Après des années de manque de représentation politique pour les immigrants français, un nouvel organisme appelé «Aleinu» est déterminé à changer la réalité. Rencontrez les candidats que l’organisation promeut avant les prochaines élections municipales.

Les juifs occidentaux n’ont jamais été aussi nombreux que ces dernières années en Israël. Néanmoins, les immigrés français ne sont pas représentés à la Knesset ni dans les autorités locales. Cette situation change suite à l’ article que nous avons publié il y a un mois dans le journal Makor Rishon sur la nouvelle organisation «Aleinu», qui présente des candidats francophones pour les élections locales en octobre. Il semblerait qu’il y ait un flot de demandes des partis politiques et des médias précise Yomtob Kalfon, fondateur de l’organisation avec Arie Abitbol. Il ajoute, que « tous les médias de la communauté française en Israël et de la communauté juive en France ont relaté cette initiative après la publication de l’article.  « Il y a eu une véritable discussion dans les médias sociaux entourant la publication, des échanges animés sur la nécessité d’une telle initiative, tout le monde en a parlé, c’était le discours du jour. »

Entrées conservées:
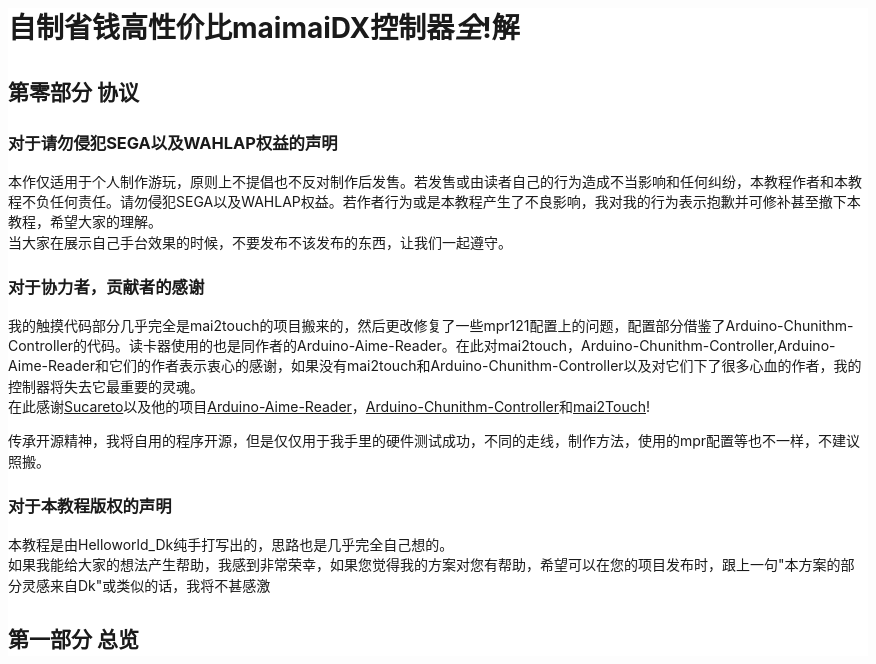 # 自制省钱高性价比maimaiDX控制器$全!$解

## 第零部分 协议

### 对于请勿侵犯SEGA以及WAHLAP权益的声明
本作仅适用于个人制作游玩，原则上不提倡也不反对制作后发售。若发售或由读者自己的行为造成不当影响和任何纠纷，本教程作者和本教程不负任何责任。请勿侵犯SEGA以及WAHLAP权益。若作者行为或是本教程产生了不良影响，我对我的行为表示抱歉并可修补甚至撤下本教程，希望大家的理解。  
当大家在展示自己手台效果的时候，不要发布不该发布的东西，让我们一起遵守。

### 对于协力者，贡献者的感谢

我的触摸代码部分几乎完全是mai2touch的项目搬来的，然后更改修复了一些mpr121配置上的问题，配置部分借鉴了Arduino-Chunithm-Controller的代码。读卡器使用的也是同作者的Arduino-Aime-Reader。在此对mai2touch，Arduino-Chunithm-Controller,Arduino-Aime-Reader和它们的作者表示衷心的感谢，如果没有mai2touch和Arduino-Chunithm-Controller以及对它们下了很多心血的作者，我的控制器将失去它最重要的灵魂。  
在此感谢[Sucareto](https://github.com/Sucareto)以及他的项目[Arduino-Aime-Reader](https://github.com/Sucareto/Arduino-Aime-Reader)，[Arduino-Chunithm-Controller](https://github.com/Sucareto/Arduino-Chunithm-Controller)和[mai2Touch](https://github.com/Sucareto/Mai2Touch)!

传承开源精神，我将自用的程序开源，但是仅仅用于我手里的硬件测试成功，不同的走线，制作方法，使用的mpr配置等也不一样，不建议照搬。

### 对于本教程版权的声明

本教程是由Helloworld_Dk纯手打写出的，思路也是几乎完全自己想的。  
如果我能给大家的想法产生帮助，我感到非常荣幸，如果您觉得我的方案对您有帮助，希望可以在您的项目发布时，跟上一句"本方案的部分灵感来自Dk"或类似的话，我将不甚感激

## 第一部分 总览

> _Consigne A_: Traduisez en anglais la phrase suivante de l'article sur Aleinu : « Les juifs occidentaux n’ont jamais été aussi nombreux que ces dernières années en Israël. »
> _Consigne B_: Renommez « Aleinu » en « Yahad » dans le passage de l'article sur Aleinu qui commence aux mots « Après des années » et s'arrête après « prochaines élections municipales. », puis recopiez ce passage.

> _Zone de réponse A_: Western Jews have never been as numerous in Israel as they have been in recent years.

> _Zone de réponse B_:
Après des années de manque de représentation politique pour les immigrants français, un nouvel organisme appelé «Yahad» est déterminé à changer la réalité. Rencontrez les candidats que l’organisation promeut avant les prochaines élections municipales.